> Your assignment
Please copy the lines below exactly, from the first one through the line showing "sú najpokrokovejš".

───── The data

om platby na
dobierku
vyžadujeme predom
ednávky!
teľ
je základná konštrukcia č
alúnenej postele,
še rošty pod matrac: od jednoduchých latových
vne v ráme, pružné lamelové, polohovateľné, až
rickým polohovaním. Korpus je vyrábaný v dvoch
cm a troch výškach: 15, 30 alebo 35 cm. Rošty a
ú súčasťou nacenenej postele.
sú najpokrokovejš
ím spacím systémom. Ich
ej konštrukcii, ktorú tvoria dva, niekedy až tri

──────────

> Solution to this exercise
om platby na
dobierku
vyžadujeme predom
ednávky!
teľ
je základná konštrukcia č
alúnenej postele,
še rošty pod matrac: od jednoduchých latových
vne v ráme, pružné lamelové, polohovateľné, až
rickým polohovaním. Korpus je vyrábaný v dvoch
cm a troch výškach: 15, 30 alebo 35 cm. Rošty a
ú súčasťou nacenenej postele.
sú najpokrokovejš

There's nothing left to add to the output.